Tasks
1. From the court excerpt, repeat word for word the stretch from "Judge Horan scheduled" through "cure the defects.".
2. According to the court excerpt, on what date did the Supreme Court deny Husband's motion for extraordinary relief?
═══ Passage
On February 16, 2016, Husband filed another motion for recusal of the entire Butler County bench, including Judge Horan. Husband asserted that (1) false rumors had circulated during his divorce case that he had hired motorcycle gang members to assassinate Attorneys and local judges; (2) Husband requested the appointment of a grand jury to investigate the matter; (3) due to his request for a grand jury, President Judge Doerr recused himself; and (4) President Judge Doerr then denounced Husband in the media and threatened to sue him. Husband alleged that as a result of President Judge Doerr's animus against him, an appearance of impropriety would arise if any other member of the Butler County bench, including Judge Horan, presided over this case.
On March 2, 2016, Husband filed a motion for extraordinary relief in our Supreme Court seeking recusal and disqualification of the Butler County bench. On March 3, 2016, Judge Horan heard oral argument on Husband's motion. On March 4, 2016, Judge Horan stayed her decision pending the disposition of Husband's motion in the Supreme Court. On June 10, 2016, the Supreme Court denied Husband's motion.
On August 3, 2016, Judge Horan denied Husband's motion for recusal, stating:
Following careful review of the record, [Husband's] Motion for Recusal and disqualification of this judge, and argument by [Husband] and Defendants from March 3, 2016, this judge concludes that there is no legitimate basis to grant [Husband's] Motion. This judge has no prior involvement with [Husband] or with any matters involving him within this Court. There is nothing to preclude this judge from presiding over the above case.
Order, 8/1/16, at 2.
Judge Horan scheduled briefing and argument on the remaining preliminary objections to Husband's first amended complaint. On November 3, 2016, Judge Horan entered an order sustaining the preliminary objections to the amended complaint for legal and factual insufficiency but permitted Husband sixty days to file a second amended complaint to cure the defects.
On January 3, 2017, Husband filed a second amended complaint. Wife and Attorneys filed preliminary objections to the second amended complaint's legal and factual sufficiency. Husband responded by filing a third amended complaint on March 1, 2017 which purported to set forth claims of RICO Act violations, conspiracy, fraud, abuse of process, and wrongful use of civil proceedings arising out of the aforementioned divorce litigation.
The third amended complaint was similar in content to the first amended complaint discussed above. Husband alleged that Appellees were liable under RICO for the following pattern of acts:
[Appellees] generated a plethora of predicate acts within the 2007-2013 period, but most notably: a) the conjuring of a fictitious protection from abuse order, 2007; b) the seizure of my personal and Trust property from the mansion, 2008; c) the despoilment of the house and grounds themselves; d) the ex parte seizure of my passport caused by baseless claims that I was disposing of assets to flee to Vietnam(!); e) the threatened imprisonment to coerce my signature upon tax return checks, f) other recurring motions for contempt over discovery demands *1222 that were oppressively burdensome to meet, 2007-2010; g) fraudulently procuring a court order freezing my assets and forcing my businesses to shut down, 2010; h) unreasonably and deceitfully challenging a settlement in Common Pleas Court after accepting the settlement proceeds, 2012; i) unreasonably and deceitfully pursuing the matter into Superior Court after being reject[ed] in trial court, 2013.
══════
═══ Extracted records
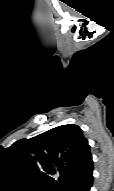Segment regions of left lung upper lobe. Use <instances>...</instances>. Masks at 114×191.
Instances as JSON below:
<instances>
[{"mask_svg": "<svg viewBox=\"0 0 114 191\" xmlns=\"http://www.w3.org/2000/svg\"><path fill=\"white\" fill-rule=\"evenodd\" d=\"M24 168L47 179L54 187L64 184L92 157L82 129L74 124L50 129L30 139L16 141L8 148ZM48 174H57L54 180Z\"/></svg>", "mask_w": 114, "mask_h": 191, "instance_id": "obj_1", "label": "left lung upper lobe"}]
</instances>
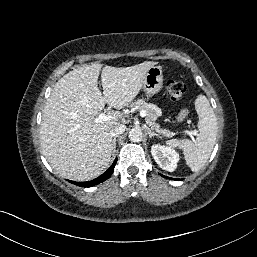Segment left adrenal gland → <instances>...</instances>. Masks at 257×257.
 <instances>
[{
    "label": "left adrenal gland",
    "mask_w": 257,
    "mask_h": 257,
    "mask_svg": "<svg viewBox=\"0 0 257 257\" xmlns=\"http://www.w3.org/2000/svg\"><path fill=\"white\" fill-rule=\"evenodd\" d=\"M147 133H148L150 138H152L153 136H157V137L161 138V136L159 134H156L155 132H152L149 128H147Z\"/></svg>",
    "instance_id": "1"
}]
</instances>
══════
═══ Extracted records
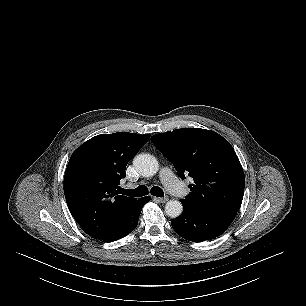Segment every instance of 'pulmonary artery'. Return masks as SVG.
══════
═══ Extracted records
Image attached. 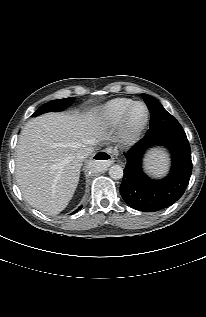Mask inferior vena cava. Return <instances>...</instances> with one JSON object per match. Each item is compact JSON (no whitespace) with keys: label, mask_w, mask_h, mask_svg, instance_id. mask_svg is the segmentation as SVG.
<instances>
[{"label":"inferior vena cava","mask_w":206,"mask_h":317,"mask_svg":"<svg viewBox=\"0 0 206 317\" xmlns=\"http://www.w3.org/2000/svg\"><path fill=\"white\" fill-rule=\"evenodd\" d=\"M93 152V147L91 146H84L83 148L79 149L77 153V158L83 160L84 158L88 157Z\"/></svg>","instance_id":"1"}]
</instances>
══════
Correct answers
1.
Judge Horan scheduled briefing and argument on the remaining preliminary objections to Husband's first amended complaint. On November 3, 2016, Judge Horan entered an order sustaining the preliminary objections to the amended complaint for legal and factual insufficiency but permitted Husband sixty days to file a second amended complaint to cure the defects.

2. June 10, 2016